Hasta aquí Santa Teresa, en una de sus páginas más primorosas. Creemos que añadir nada a esto sería una profanación. Sólo caben unos ligeros datos sobre su historia externa, para encuadrar tan inimitable semblanza.
A tal señor, tal honor, se ha dicho. A tal Santo, tal. biógrafo. Porque, si Santa. Teresa es inconmensurable, en presencia de San Pedro de Alcántara sentimos el escalofrío de lo milagroso. Su vida justifica plenamente las palabras recientes de Azorín: «Nuestras más sólidas grandezas van asociadas a las gestas de la santidad». Fue uno de aquellos espíritus gigantes que iluminaron nuestro gran siglo. Hijo de un jurisconsulto de Alcántara, estudiante de pro en Salamanca, espíritu rectilíneo, voluntad indomable, «con el nombre de Pedro Garavito hubiera podido brillar al lado de Pizarro, Cortes o Arias Montano». Tuvo una ambición más alta, más dura, más heroica.

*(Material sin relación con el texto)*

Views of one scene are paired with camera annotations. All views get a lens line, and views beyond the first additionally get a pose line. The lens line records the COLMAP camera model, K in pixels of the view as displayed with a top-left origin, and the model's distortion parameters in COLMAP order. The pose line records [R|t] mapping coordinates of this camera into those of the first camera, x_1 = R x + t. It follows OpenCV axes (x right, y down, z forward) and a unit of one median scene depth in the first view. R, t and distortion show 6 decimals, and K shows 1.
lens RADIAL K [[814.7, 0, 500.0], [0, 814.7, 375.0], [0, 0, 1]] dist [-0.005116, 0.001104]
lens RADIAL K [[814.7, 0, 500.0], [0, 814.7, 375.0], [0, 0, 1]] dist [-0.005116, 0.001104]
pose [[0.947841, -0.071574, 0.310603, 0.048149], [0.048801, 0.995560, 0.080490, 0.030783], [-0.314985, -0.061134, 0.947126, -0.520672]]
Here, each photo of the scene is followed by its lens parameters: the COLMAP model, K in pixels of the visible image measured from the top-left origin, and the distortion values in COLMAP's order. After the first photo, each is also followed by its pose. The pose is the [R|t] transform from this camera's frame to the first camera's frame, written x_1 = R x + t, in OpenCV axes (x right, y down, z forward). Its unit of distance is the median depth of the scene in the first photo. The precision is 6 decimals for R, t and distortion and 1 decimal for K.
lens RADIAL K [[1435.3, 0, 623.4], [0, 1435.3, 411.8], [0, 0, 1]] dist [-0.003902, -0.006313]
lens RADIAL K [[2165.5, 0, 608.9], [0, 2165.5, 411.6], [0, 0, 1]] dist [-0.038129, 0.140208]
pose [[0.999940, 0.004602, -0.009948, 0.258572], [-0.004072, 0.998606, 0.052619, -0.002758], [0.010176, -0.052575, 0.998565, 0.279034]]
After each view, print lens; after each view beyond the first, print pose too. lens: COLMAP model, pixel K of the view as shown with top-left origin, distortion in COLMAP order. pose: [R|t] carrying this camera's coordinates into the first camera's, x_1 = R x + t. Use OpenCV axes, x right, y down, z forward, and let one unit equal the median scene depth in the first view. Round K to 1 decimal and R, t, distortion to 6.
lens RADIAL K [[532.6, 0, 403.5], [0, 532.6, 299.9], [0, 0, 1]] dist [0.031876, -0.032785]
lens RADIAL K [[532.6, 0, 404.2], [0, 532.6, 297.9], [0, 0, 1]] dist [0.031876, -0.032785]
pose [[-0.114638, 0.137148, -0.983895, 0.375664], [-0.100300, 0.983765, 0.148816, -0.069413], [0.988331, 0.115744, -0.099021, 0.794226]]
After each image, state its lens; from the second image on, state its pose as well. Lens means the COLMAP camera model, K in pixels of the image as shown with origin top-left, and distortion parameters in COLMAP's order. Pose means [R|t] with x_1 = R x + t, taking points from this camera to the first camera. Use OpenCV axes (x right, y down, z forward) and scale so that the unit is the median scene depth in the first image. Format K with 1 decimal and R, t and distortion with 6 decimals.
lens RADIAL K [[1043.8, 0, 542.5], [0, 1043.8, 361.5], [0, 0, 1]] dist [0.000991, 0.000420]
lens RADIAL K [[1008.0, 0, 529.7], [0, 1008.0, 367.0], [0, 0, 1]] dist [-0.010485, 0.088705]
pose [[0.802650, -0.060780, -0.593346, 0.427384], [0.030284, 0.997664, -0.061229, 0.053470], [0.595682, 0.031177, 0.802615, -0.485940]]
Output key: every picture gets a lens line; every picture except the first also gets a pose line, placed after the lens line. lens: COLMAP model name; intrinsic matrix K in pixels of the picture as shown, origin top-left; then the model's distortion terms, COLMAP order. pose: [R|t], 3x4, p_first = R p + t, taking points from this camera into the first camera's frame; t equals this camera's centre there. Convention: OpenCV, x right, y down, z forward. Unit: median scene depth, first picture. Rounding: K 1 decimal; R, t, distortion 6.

A los dieciséis años se hizo franciscano, y se ordenó do sacerdote en 1524. Superior a los veinte, fue luego Visitador, Provincial, Definidor y Comisario General. Su acción abarca grandes obras de diverso matiz: inicia una reforma en su Orden —alcantarinos— ¡oh, el exiguo conventito del Pedroso! —ayuda en la suya a Santa Teresa y a San Juan de la Cruz, misiona en Extremadura, hace vida eremítica en San Onofre de Lapa—donde escribe el Tratado de la Oración, monumento de teología mística—, aconseja a Carlos V y a Juan III de Portugal, dirige a la Mística Doctora..., hace muchísimos milagros, y busca en todo momento la unión con Dios por la vía del más escalofriante ascetismo.
En Arenas de San Pedro —Ávila— se unió a Él para siempre en 1562.
He ahí la sencilla y dura vida de este prodigio de santidad —«pasmo de penitencia, maestro de contemplativos y paupérrimo entre los pobres»—, que se llamó, sencillamente, Fray Pedro de Alcántara.